- [Text section]:
----------------

The best result with SIMD probably depends on the distribution of zeros. If it's sparse or dense . The following code should work well for distribution which are sparse or dense. For example long runs of zeros and non-zeros. If the distribution is more even I don't know if this code will have any benefit. But it will give the correct result anyway.

Here is a AVX2 version I tested.

int compact_AVX2(int *x, int *y, int n) {
    int i =0, cnt = 0;
    for(i=0; i<n-8; i+=8) {
        __m256i x4 = _mm256_loadu_si256((__m256i*)&x[i]);
        __m256i cmp = _mm256_cmpeq_epi32(x4, _mm256_setzero_si256());
        int mask = _mm256_movemask_epi8(cmp);
        if(mask == -1) continue; //all zeros
        if(mask) {
            cnt += compact(&x[i],&y[cnt], 8);
        }
        else {
            _mm256_storeu_si256((__m256i*)&y[cnt], x4);
            cnt +=8;
        }       
    }
    cnt += compact(&x[i], &y[cnt], n-i); // cleanup for n not a multiple of 8
    return cnt;
}

Here is the SSE2 version I tested.

----------------

- [Given instruction 1]: Output everything in the SIMD compaction text from "The best result" down to "AVX2 version I tested.", copied character for character.
- [Given instruction 2]: List every function name beginning with "_mm256_" that is called in the code of the SIMD compaction text.
- [Given instruction 3]: In the SIMD compaction text, which mask value makes the loop skip a block of eight as all zeros?

----------------

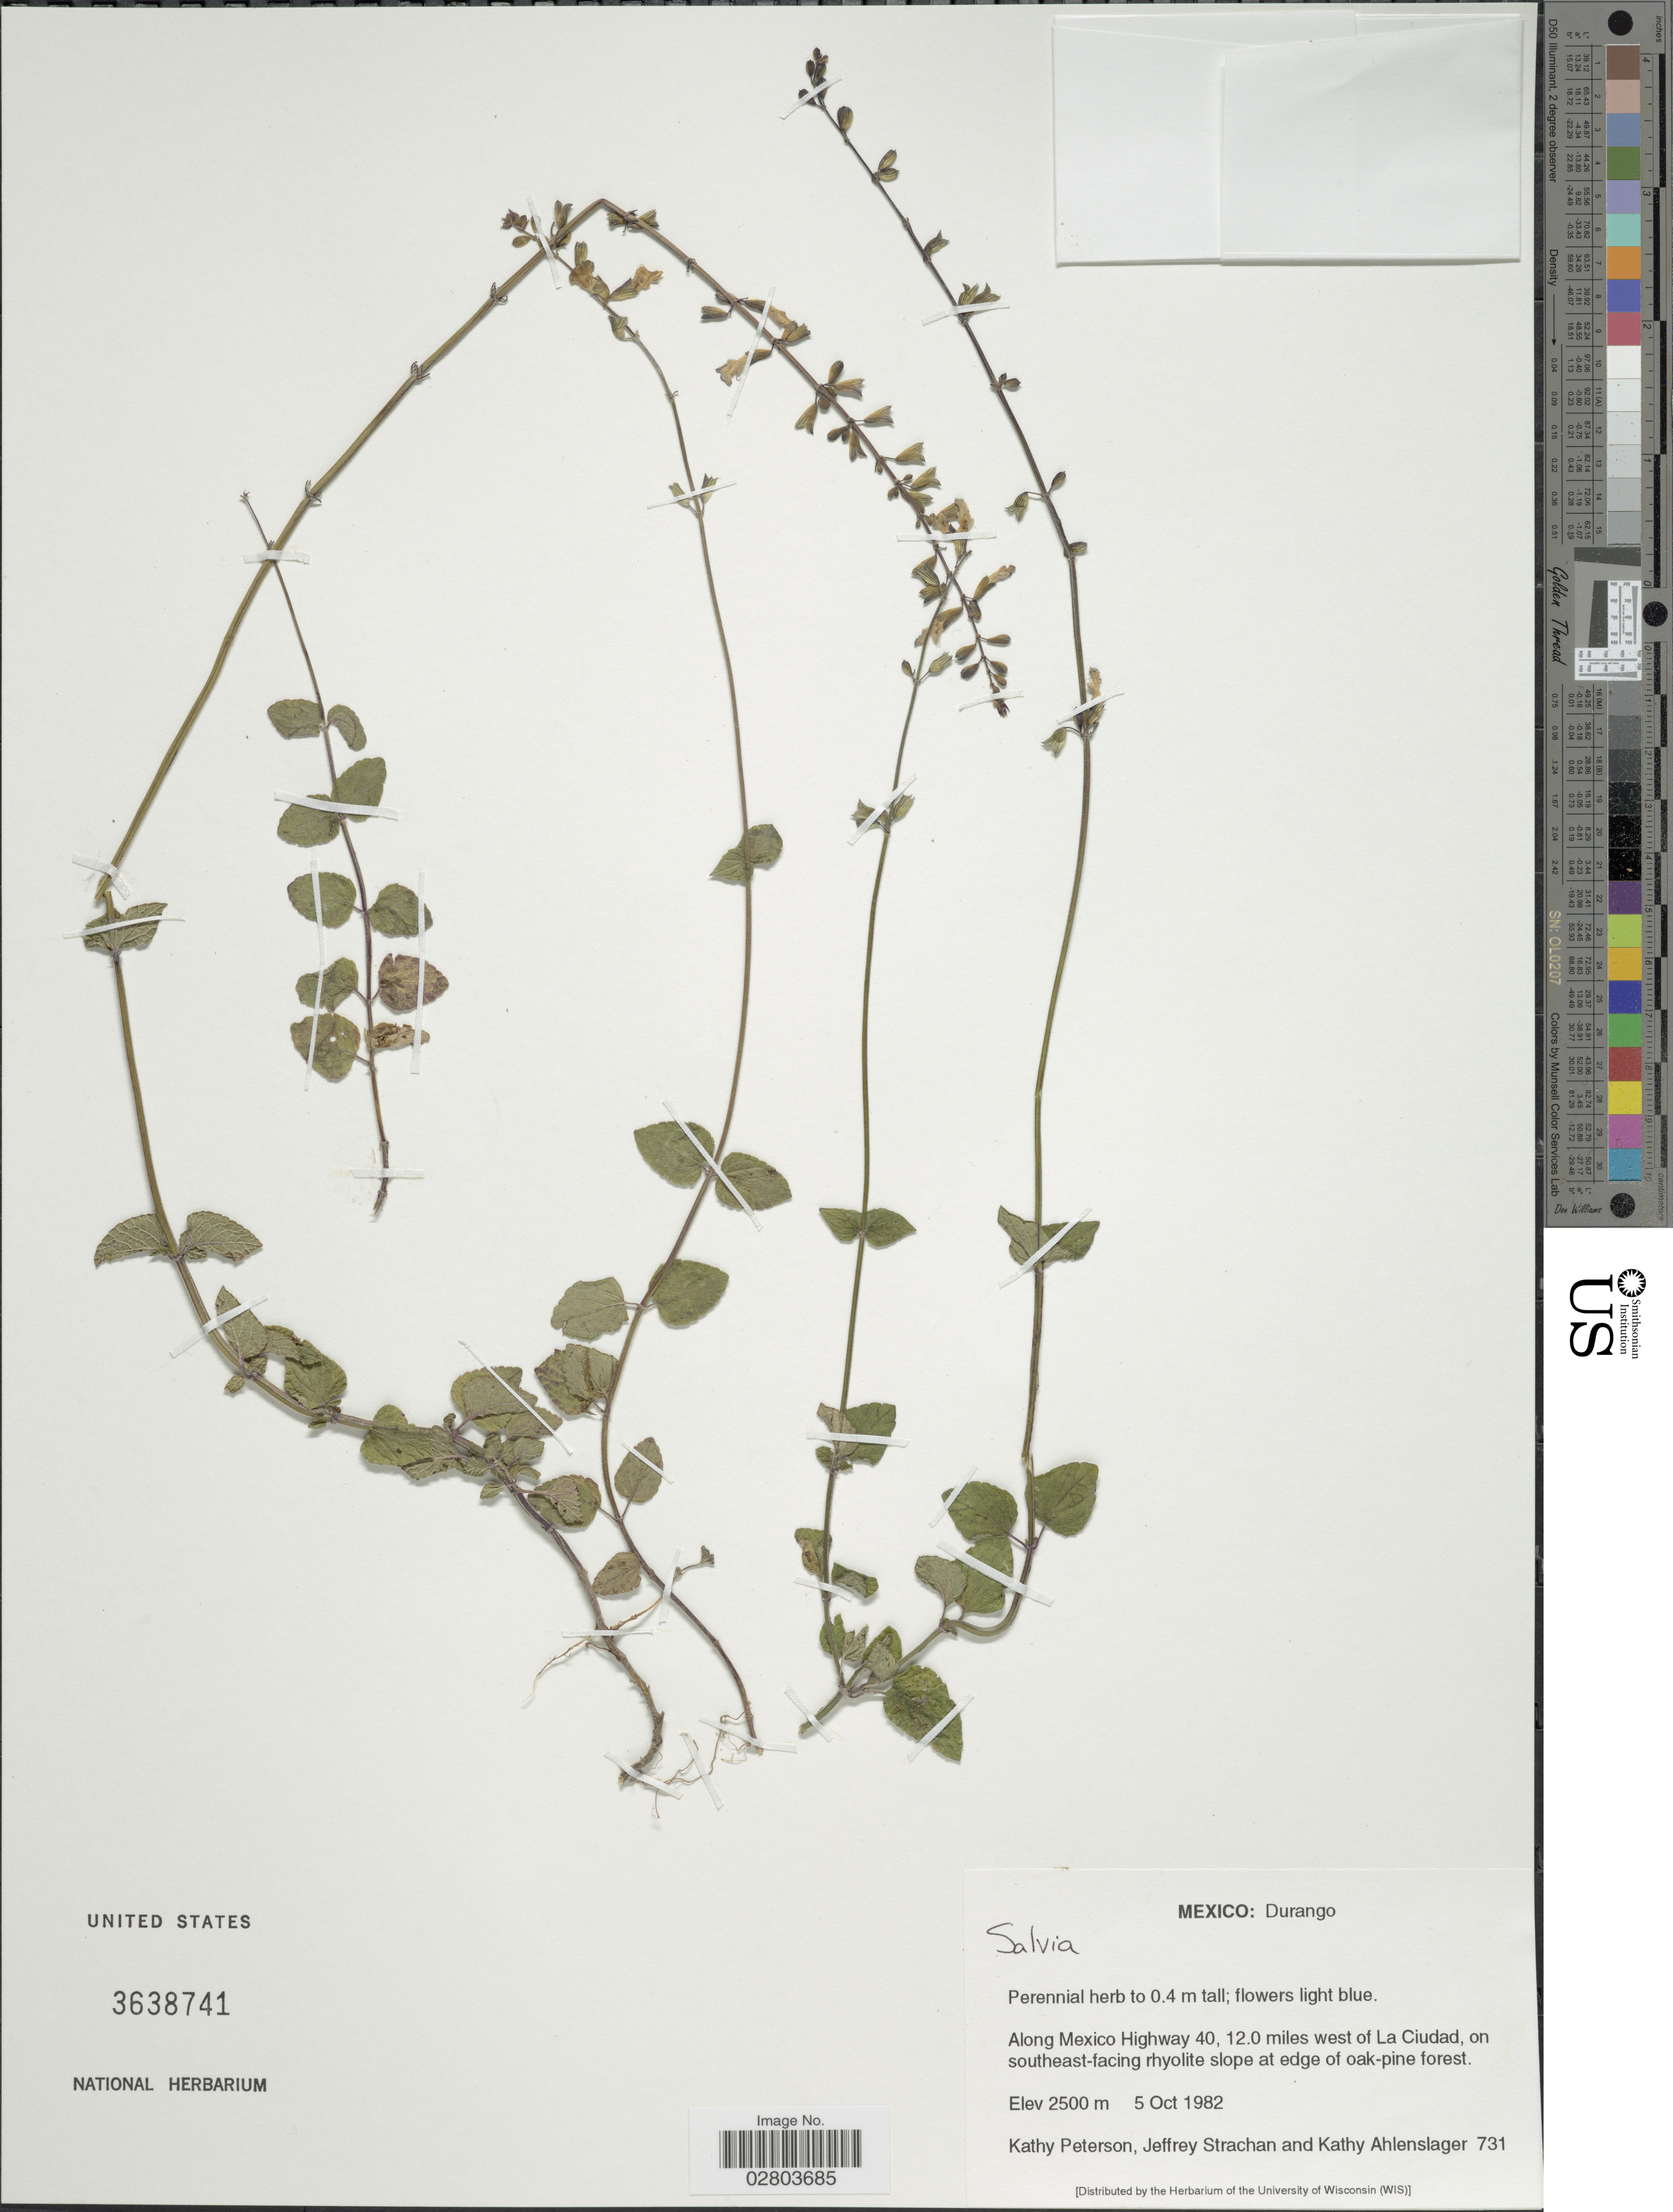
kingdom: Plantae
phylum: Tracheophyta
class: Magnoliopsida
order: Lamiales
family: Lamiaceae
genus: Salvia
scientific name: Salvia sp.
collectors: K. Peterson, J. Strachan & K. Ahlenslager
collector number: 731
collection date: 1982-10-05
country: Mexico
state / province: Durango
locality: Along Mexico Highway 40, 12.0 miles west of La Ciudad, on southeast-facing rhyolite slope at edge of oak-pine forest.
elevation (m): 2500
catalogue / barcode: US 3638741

----------------

- [Written response 1]:
The best result with SIMD probably depends on the distribution of zeros. If it's sparse or dense . The following code should work well for distribution which are sparse or dense. For example long runs of zeros and non-zeros. If the distribution is more even I don't know if this code will have any benefit. But it will give the correct result anyway.

Here is a AVX2 version I tested.

- [Written response 2]:
_mm256_loadu_si256
_mm256_cmpeq_epi32
_mm256_setzero_si256
_mm256_movemask_epi8
_mm256_storeu_si256

- [Written response 3]: -1